Keeping Concord Rural
The outcome of this case with the county will heavily affect how much say Concord residents have about development in Concord.
The Concord comprehensive plan and the county comprehensive/farmland preservation plan reflect Concord’s voice. The question being decided by the court is whether the law requires the county to follow its own plan or whether it is just advisory. The state law says that the county “shall” follow the plan.
August 14 and September 25, 2023: The judge issued oral rulings that the rezone did *not* comply with the Farmland Preservation Law requirements (Wis. Stats. 91.48(1)).
The judge ruled in our favor on one statute!! But he did not issue a ruling on whether the rezone was consistent with the county's comprehensive plan (whether it also violated provisions in Wis. Stats. 66.1001). On September 25 the judge vacated (overturned) the rezone. The property owner could re-apply for rezoning, but it would likely not succeed. The county may appeal. Details:
The Town of Concord’s rural character has been maintained over the years largely by the Concord Town Plan. The Concord Town Plan is more restrictive than the county’s plan, but the county is the zoning authority for Concord and is legally supposed to follow the Concord plan when it comes to land use (rezoning in Farmland Preservation areas; number of lot splits or where businesses are allowed). Last March (2022) the county decided they would no longer follow the town plan and would allow commercial development at their discretion. This appears to be against the state Farmland Preservation law.
Town comprehensive plans are important. They provide a sense of place and stability. When you settle into community with a comprehensive plan you should be able to feel comfortable knowing the people in that community adopted their plan and it will be adhered to.
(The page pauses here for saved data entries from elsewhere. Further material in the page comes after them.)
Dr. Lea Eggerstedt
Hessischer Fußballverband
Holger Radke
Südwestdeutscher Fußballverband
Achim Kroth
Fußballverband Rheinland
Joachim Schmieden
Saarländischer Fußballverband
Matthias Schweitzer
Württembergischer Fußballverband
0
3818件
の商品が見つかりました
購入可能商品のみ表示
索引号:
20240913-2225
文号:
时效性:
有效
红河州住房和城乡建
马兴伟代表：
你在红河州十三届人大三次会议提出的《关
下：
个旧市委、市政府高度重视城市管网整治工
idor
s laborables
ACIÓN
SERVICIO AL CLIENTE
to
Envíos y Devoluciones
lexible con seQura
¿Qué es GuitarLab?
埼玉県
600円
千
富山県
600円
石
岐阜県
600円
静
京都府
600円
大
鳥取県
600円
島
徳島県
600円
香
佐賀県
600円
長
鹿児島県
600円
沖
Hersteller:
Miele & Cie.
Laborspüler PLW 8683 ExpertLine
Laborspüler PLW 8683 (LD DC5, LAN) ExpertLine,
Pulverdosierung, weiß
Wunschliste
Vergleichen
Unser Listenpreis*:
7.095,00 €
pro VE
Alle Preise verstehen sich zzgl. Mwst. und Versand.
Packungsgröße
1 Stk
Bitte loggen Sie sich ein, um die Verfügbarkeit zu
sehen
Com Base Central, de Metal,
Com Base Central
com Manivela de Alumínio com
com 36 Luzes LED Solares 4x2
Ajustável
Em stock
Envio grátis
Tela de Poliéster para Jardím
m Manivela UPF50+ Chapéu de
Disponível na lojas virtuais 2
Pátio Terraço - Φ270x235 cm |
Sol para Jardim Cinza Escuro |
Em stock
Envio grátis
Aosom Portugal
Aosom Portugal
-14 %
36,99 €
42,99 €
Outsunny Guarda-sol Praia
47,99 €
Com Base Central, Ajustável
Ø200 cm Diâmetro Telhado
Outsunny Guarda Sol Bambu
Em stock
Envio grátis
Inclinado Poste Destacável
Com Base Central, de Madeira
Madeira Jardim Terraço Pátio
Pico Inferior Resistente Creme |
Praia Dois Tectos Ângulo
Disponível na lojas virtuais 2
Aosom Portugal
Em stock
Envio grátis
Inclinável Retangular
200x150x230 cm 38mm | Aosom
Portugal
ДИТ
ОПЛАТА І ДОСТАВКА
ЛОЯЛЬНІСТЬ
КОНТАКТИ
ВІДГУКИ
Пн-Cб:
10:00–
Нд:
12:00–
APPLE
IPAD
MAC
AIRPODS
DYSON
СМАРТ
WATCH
The Town of Concord in Jefferson County (Wisconsin) is one of those places people move to because of the town plan, which provides a nice rural community with low-density living among farm fields and with jobs, restaurants, hospitals, shopping, etc. just minutes away. The town plan has been followed for many years.
The Farmland Preservation and Comprehensive Planning laws that make all of this possible seem to be untested by the courts. Jefferson County as our zoning authority has decided to test that “gray area” in the law by allowing business in areas that are not allowed by the Concord Comprehensive Plan, with the goal of promoting business development in Concord. Concord has the only largely undeveloped I-94 interchange in the county.
Concord’s 10-year update of the town plan was adopted on November 23, 2022. Concord residents have shown a very strong desire to keep Concord rural, largely the way it is. We as a town have just spent over $27,000 to update our town plan.
Update November 11, 2022: In response to a claim filed in Circuit Court, the county has admitted they have a legal obligation to follow the town plan.
They now claim that since the town plan update process had not been completed and it had been more then ten years since the plan was adopted, they were free to approve development projects that didn't follow the plan till the plan update was completed.
The law doesn’t say the plan expires in 10 years; it just says the plan needs to be updated every 10 years. Concord purposely delayed updating its plan till after the 2020 census and the county finished updating their plan, so that our plan could take the latest data and the county's own revised plan into account. The reason for having a town plan is local input and consistency in zoning. It would be very strange if technical details (such as adjusting the timing of our plan update) left our community without any zoning criteria and took away citizens' input in planning. Given that many communities' plan are out-of-date, that would be a huge gap in comprehensive planning law and so would go against the intent of that law.